Questions also arose about the contemporary moral framework for Nature’s Rights in the UK. Much environmental governance here is devolved to the four nations, raising the question: how do we gauge public views on this topic across different regions? In 2014, a Senedd citizens’ assembly in Wales led to the Well-being of Future Generations Act (2015). Several participants highlighted how citizens’ assemblies can illuminate public attitudes toward both the Rights to Nature and the Rights of Nature. Meanwhile, UK Earth Law Judgments, coedited by speaker Dr Helen Dancer, explores how existing legislation might be reinterpreted under a Nature-focussed legal lens across the devolved nations.

International Rights

Several roundtable participants also represented international NGOs, including ClientEarth, led by speaker Laura Clarke. The work of these NGOs spans multiple jurisdictions and operates within broader frameworks such as the Kunming-Montreal Global Biodiversity Framework, agreed upon in 2022 at the Fifteenth Conference of the Parties (COP15) of the Convention on Biological Diversity. Another important milestone is the recent addition of the right to a healthy and clean environment to the UN’s list of universal human rights—an expansion that could shape future legal and policy approaches worldwide.

A Rights-Based Approach

Liberia’s 2018 Land Rights Act (LRA) featured as an example of a rights-based framework emerging in a context where community rights are pivotal. By recognising local communities’ rights to continue owning a Protected Area, the Act fosters a more inclusive approach to environmental stewardship. While challenges remain, many around the table saw hope in the possibility that rights-based legal frameworks could offer more equitable outcomes for all, human and non-human alike.

Power and Rights

Throughout the roundtable, participants stressed that rights-based approaches are inseparable from questions of power. Where power is unequally distributed—whether among communities, corporate actors, or governmental bodies—laws alone may fail to protect those with less influence or fewer resources.

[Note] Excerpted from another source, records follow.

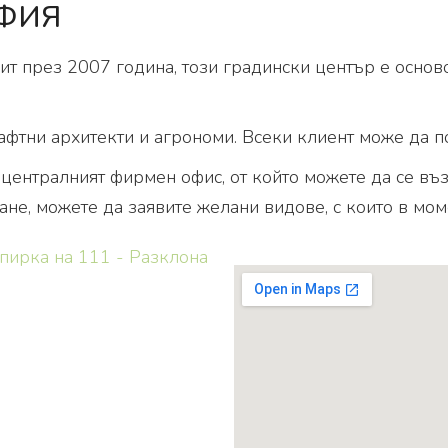
ОФИЯ
ит през 2007 година, този градински център е осно
фтни архитекти и агрономи. Всеки клиент може да по
 централният фирмен офис, от който можете да се въ
ане, можете да заявите желани видове, с които в мом
спирка на 111 - Разклона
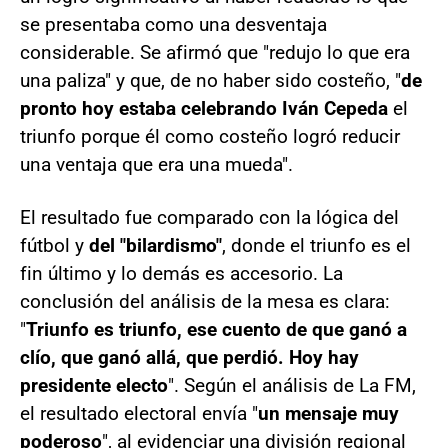
se presentaba como una desventaja
considerable. Se afirmó que "redujo lo que era
una paliza" y que, de no haber sido costeño, "
de
pronto hoy estaba celebrando Iván Cepeda
el
triunfo porque él como costeño logró reducir
una ventaja que era una mueda".
El resultado fue comparado con la lógica del
fútbol y
del "bilardismo"
, donde el triunfo es el
fin último y lo demás es accesorio. La
conclusión del análisis de la mesa es clara:
"
Triunfo es triunfo, ese cuento de que ganó a
clío, que ganó allá, que perdió. Hoy hay
presidente electo
". Según el análisis de La FM,
el resultado electoral envía "
un mensaje muy
poderoso
", al evidenciar una división regional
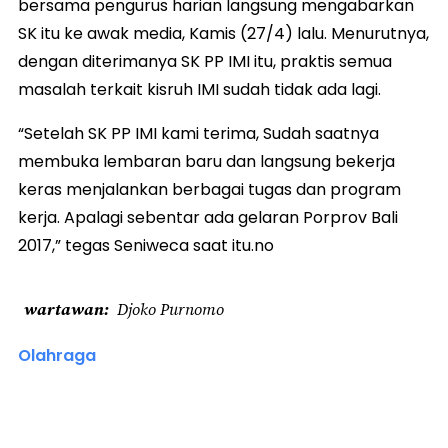
bersama pengurus harian langsung mengabarkan
SK itu ke awak media, Kamis (27/4) lalu. Menurutnya,
dengan diterimanya SK PP IMI itu, praktis semua
masalah terkait kisruh IMI sudah tidak ada lagi.
“Setelah SK PP IMI kami terima, Sudah saatnya
membuka lembaran baru dan langsung bekerja
keras menjalankan berbagai tugas dan program
kerja. Apalagi sebentar ada gelaran Porprov Bali
2017,” tegas Seniweca saat itu.no
wartawan
Djoko Purnomo
Olahraga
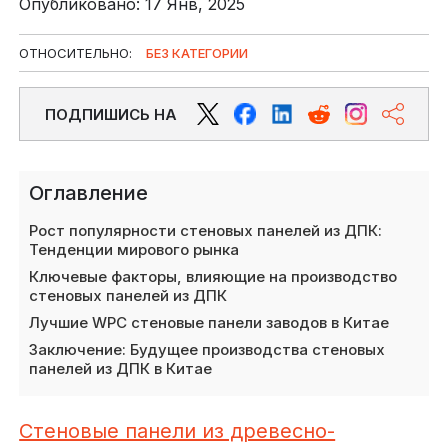
Опубликовано: 17 Янв, 2025
ОТНОСИТЕЛЬНО:
БЕЗ КАТЕГОРИИ
ПОДПИШИСЬ НА
Оглавление
Рост популярности стеновых панелей из ДПК:
Тенденции мирового рынка
Ключевые факторы, влияющие на производство
стеновых панелей из ДПК
Лучшие WPC стеновые панели заводов в Китае
Заключение: Будущее производства стеновых
панелей из ДПК в Китае
Стеновые панели из древесно-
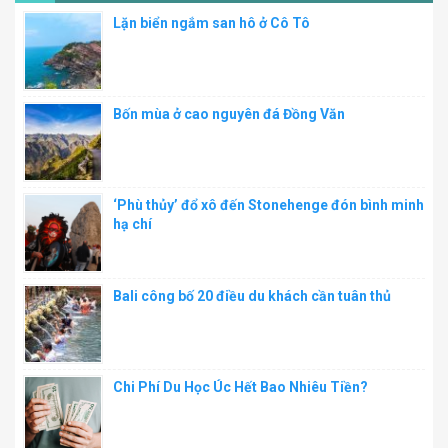
Lặn biển ngắm san hô ở Cô Tô
Bốn mùa ở cao nguyên đá Đồng Văn
‘Phù thủy’ đổ xô đến Stonehenge đón bình minh
hạ chí
Bali công bố 20 điều du khách cần tuân thủ
Chi Phí Du Học Úc Hết Bao Nhiêu Tiền?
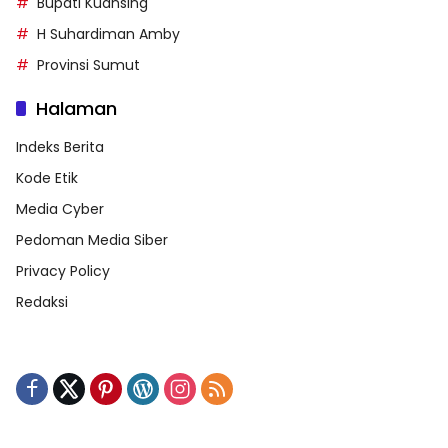
Bupati Kuansing
H Suhardiman Amby
Provinsi Sumut
Halaman
Indeks Berita
Kode Etik
Media Cyber
Pedoman Media Siber
Privacy Policy
Redaksi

Participants emphasised the need for robust enforcement mechanisms and for local communities to have a genuine voice in decision-making processes. Without these safeguards, the Rights of Nature could risk being co-opted by more powerful interests, undermining the very communities and ecosystems such measures aim to protect.

Generations and Rights

Another recurring theme was the importance of viewing environmental protection as a multi-generational responsibility. By highlighting the Well-being of Future Generations Act in Wales, attendees noted how legislation can formalise long-term stewardship in law. Yet the group also acknowledged that political and economic cycles often hinder such efforts. There was broad agreement that truly effective legal frameworks must extend beyond short-term horizons, and be supported by a wholehearted willingness to ensure the rights of current and future generations—human and non-human—to a thriving planet.

The 2025 Christ’s Kennel Climate and Sustainability Seminar was convened by Christ’s College, CSaP and the Cambridge Conservation Initiative (CCI).